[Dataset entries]
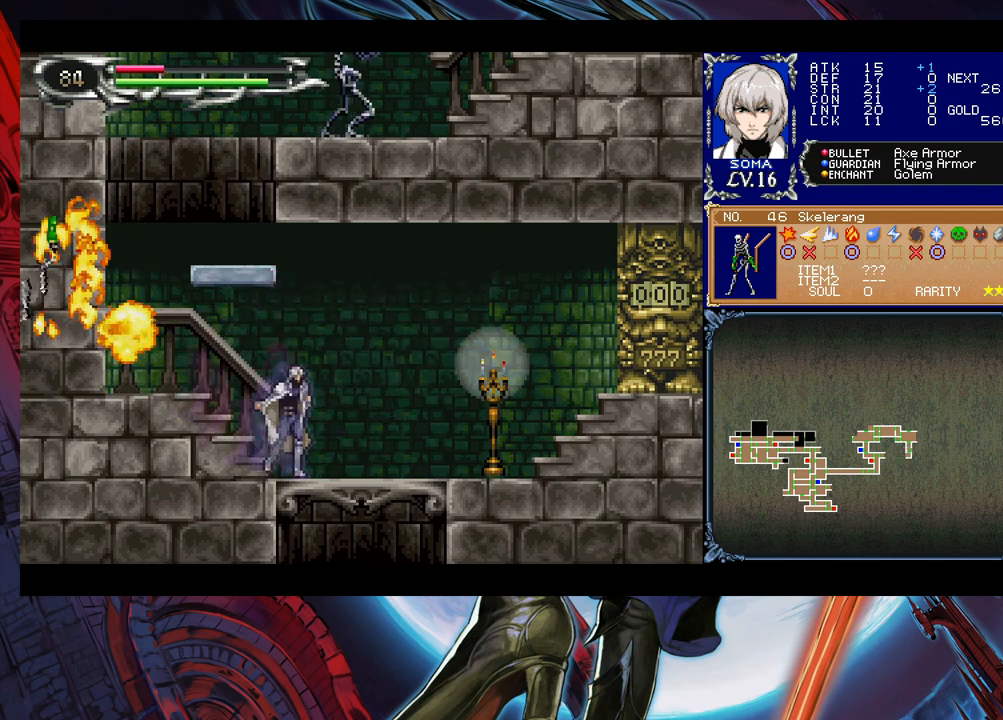
{"buttons": ["A"], "left_stick": "center", "right_stick": "center", "events": [[433, "A", "down"], [483, "left_stick", "center"]]}
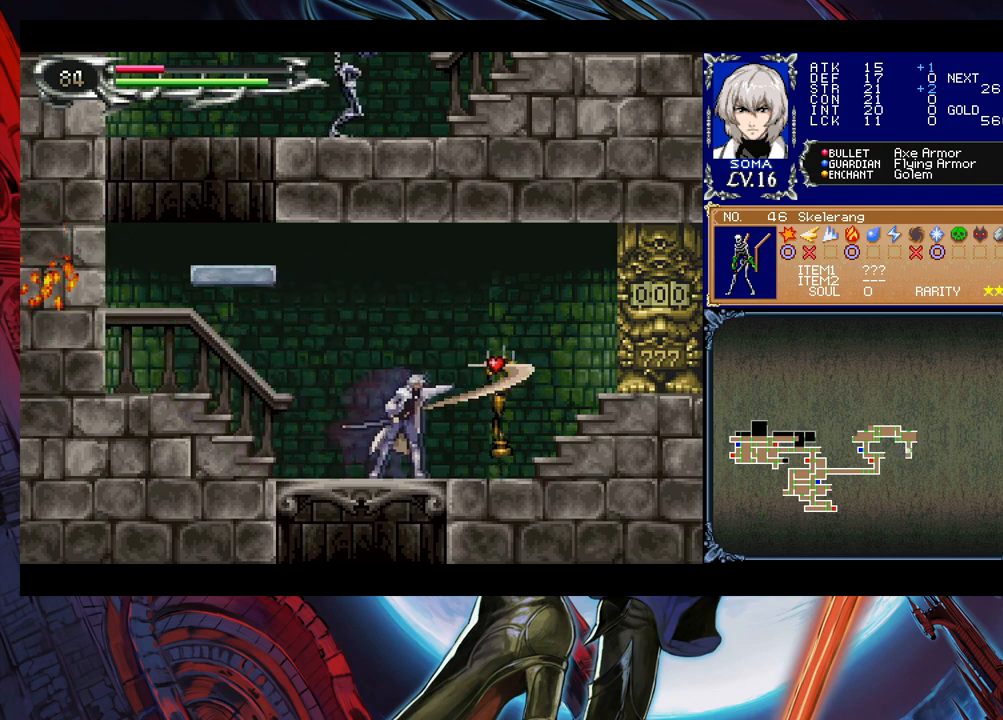
{"buttons": [], "left_stick": "right", "right_stick": "center", "events": [[33, "A", "up"], [433, "left_stick", "right"]]}
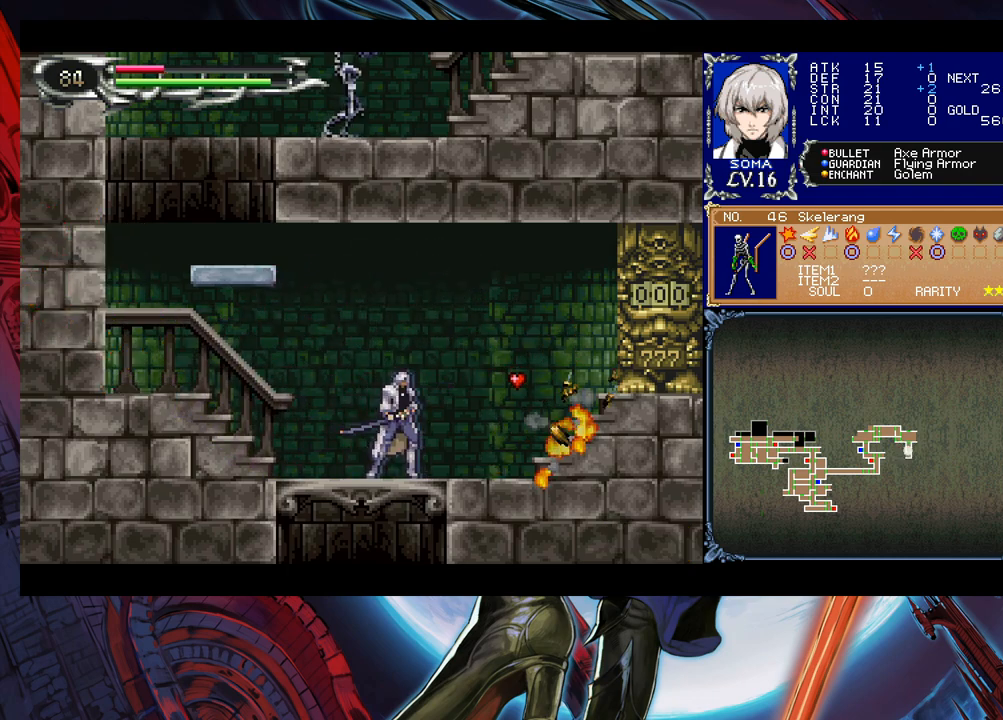
{"buttons": [], "left_stick": "right", "right_stick": "center", "events": []}
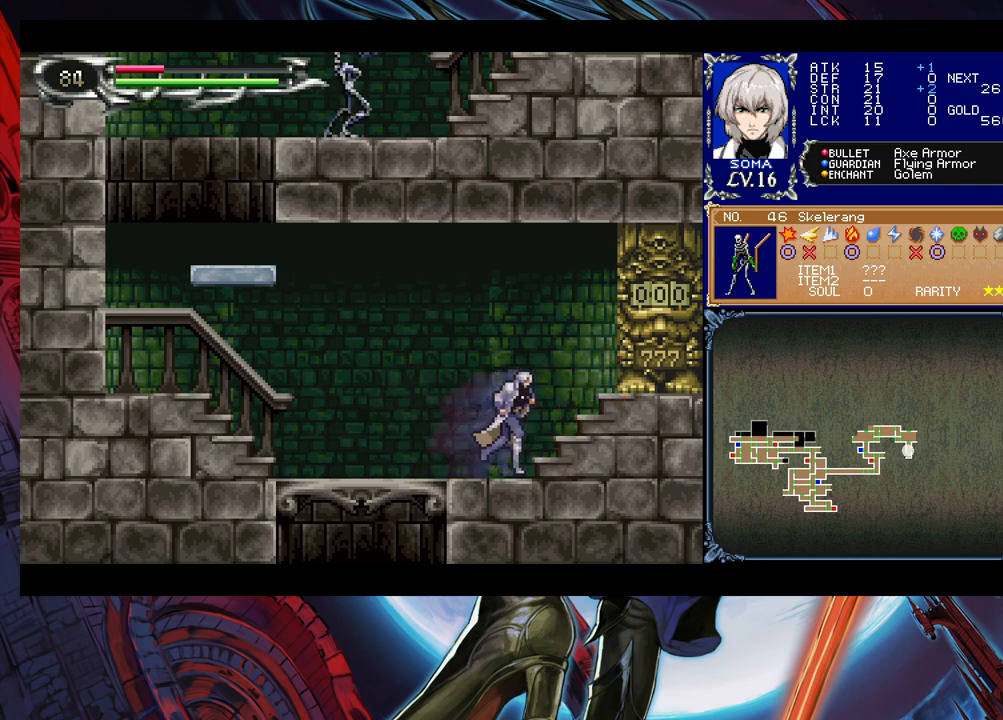
{"buttons": ["B"], "left_stick": "down-left", "right_stick": "center", "events": [[33, "left_stick", "left"], [383, "left_stick", "down-left"], [483, "B", "down"]]}
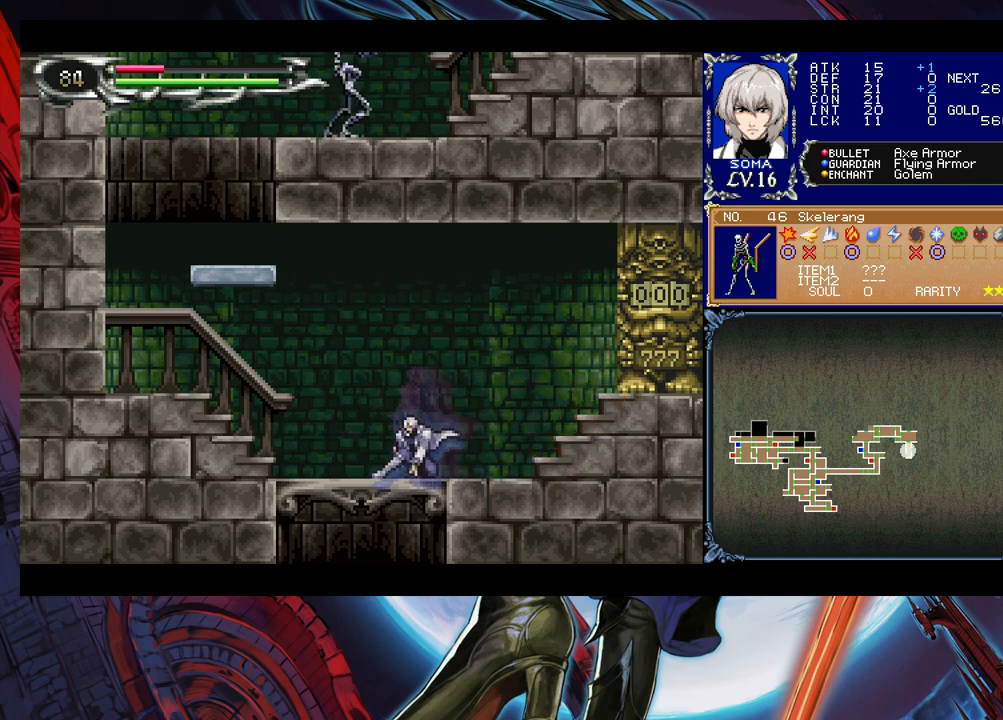
{"buttons": [], "left_stick": "center", "right_stick": "center", "events": [[83, "B", "up"], [133, "left_stick", "center"]]}
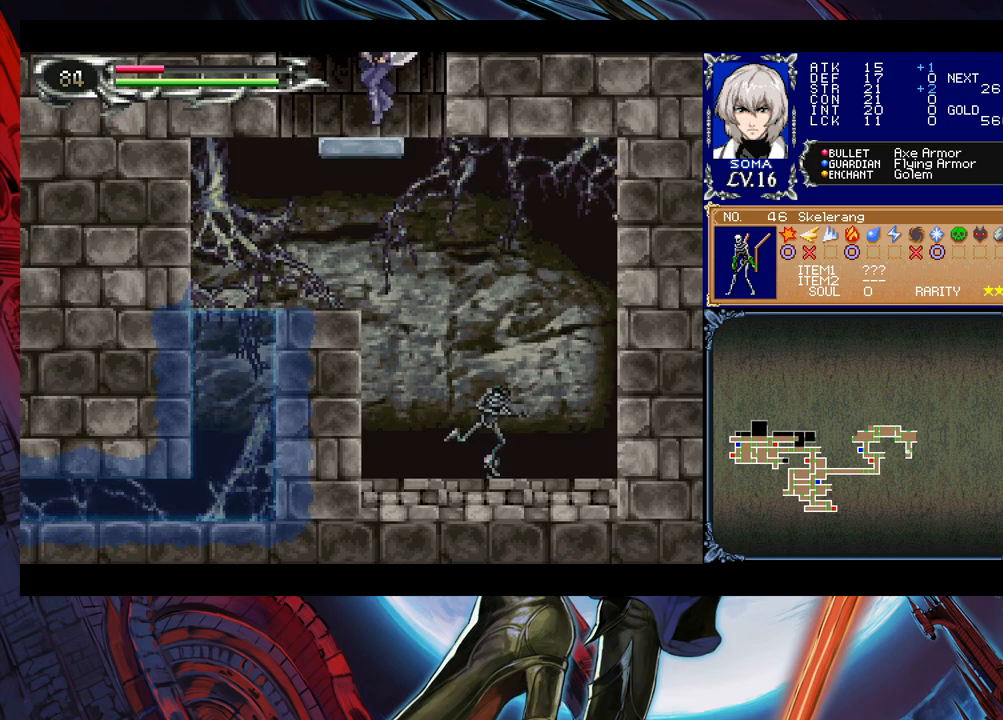
{"buttons": ["B"], "left_stick": "left", "right_stick": "center", "events": [[150, "B", "down"], [233, "left_stick", "left"]]}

EXERCISE GOAL>
Copy all the entries word for word. Omit any pictures.

COMPLETED TASK>
{"buttons": ["A"], "left_stick": "center", "right_stick": "center", "events": [[433, "A", "down"], [483, "left_stick", "center"]]}
{"buttons": [], "left_stick": "right", "right_stick": "center", "events": [[33, "A", "up"], [433, "left_stick", "right"]]}
{"buttons": [], "left_stick": "right", "right_stick": "center", "events": []}
{"buttons": ["B"], "left_stick": "down-left", "right_stick": "center", "events": [[33, "left_stick", "left"], [383, "left_stick", "down-left"], [483, "B", "down"]]}
{"buttons": [], "left_stick": "center", "right_stick": "center", "events": [[83, "B", "up"], [133, "left_stick", "center"]]}
{"buttons": ["B"], "left_stick": "left", "right_stick": "center", "events": [[150, "B", "down"], [233, "left_stick", "left"]]}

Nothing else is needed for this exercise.